Her father, Nicho Mancia Reyes, is a fishing guide and was there when Mahar's wedding ring went missing in April 2019. 

“Every month I’d be asking about the ring,” said Mancia Reyes.

He never stopped looking. Mancia Reyes knew he would find it, but then a year passed, and then two. Life doesn’t wait, and 2020 brought COVID-19. And for the Mahar family, it also brought stage four lymphoma.

“This could have went two ways,” explained Mahar. “We could have been devastated and stayed devastated or as Bernie likes to say, ‘Work the problem.’”
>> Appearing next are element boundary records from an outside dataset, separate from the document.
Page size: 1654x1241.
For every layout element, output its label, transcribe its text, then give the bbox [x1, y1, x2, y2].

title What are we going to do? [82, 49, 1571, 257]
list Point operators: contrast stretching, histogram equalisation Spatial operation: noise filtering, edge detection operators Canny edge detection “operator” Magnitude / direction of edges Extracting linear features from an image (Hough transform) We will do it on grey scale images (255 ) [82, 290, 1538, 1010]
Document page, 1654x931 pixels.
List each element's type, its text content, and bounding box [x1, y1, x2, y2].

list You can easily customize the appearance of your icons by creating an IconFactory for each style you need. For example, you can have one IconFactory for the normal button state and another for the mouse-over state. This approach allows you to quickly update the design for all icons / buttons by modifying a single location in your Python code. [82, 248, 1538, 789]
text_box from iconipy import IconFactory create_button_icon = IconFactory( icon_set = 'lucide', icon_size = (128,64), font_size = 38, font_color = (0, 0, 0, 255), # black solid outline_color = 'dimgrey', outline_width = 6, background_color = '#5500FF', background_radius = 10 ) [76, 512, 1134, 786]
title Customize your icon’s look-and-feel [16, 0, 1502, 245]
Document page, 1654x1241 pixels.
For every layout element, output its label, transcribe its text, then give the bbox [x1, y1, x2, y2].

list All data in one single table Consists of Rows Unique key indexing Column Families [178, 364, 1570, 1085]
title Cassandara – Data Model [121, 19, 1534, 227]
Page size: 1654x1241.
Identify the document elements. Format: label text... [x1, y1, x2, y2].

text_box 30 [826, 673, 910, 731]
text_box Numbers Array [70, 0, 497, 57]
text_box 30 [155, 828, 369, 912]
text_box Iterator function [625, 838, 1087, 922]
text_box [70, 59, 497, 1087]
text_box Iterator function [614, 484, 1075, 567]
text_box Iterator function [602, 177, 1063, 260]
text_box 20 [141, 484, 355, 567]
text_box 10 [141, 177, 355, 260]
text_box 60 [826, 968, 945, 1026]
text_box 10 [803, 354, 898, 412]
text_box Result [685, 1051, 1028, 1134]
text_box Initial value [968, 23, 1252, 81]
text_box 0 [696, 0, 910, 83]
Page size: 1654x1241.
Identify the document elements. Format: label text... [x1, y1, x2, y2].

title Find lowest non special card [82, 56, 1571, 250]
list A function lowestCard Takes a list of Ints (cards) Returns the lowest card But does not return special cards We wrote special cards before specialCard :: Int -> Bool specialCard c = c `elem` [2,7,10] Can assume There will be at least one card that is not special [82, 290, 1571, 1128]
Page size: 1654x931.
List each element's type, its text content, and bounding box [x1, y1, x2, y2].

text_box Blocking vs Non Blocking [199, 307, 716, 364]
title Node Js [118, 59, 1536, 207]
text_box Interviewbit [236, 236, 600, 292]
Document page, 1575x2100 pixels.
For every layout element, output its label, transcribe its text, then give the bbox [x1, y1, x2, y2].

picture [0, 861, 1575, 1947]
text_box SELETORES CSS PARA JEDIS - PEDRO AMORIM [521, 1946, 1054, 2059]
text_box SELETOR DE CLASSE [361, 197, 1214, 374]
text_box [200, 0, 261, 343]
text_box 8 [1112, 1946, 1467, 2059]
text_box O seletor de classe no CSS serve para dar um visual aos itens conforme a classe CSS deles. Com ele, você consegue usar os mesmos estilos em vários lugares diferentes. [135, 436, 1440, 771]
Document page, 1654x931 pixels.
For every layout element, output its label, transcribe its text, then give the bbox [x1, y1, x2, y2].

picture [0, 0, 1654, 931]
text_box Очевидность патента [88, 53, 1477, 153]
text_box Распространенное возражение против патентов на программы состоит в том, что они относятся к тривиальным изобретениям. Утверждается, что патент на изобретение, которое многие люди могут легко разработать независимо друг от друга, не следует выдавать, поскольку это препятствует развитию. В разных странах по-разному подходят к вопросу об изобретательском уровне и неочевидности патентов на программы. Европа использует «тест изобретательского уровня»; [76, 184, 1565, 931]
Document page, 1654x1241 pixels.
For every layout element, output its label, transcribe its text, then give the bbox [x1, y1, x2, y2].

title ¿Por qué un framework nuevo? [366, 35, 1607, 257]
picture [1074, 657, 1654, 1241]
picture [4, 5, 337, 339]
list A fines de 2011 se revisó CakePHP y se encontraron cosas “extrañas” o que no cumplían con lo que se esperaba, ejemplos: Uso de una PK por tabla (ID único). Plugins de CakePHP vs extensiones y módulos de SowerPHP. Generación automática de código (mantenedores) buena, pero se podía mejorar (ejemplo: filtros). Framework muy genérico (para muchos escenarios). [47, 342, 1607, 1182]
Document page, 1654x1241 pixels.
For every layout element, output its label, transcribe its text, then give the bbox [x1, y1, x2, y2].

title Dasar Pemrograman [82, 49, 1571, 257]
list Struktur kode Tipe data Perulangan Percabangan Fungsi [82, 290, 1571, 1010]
In 2022, the family that needed a win got one.

“When my father came home from work that day, he said, ‘Patricia, you won’t believe this,’” Mancia said via Zoom from Mexico. “I said, ‘What?’ He said, ‘We found a ring, and we think It might be theirs.’”

“I remember opening that email and seeing the ring, and I was like, ‘Oh, what are the chances,’ and I opened the picture, and oh my God,” recalled Mahar. “My mind was blown.”

Mahar broke the news to her family at dinner.

“I said, ‘This is what’s happened.’ Everyone stops. Their forks stop. You could hear a pin drop,” said Mahar. “They’re like, ‘No way.’ I’m like, ‘Yes,’ and they’re like, ‘When are we going to Mexico?’”

Three years later, the ring is back on Mahar’s hand. Her family is as hopeful as ever, and Mahar’s husband, Bernie Wieser, is alive and well -  and his cancer is in remission.

Credit: Bernie Wieser

“Hopeful optimism, or like I said, belligerent denial,” said Wieser. “So, it’s like, you know what, we’re just going to do this.”

Hope was kept alive by a ring she knew she’d see again.

“Sometimes things like this happen,” said Mahar. “So, if it happened for us, for sure it will happen for others. You can believe that.”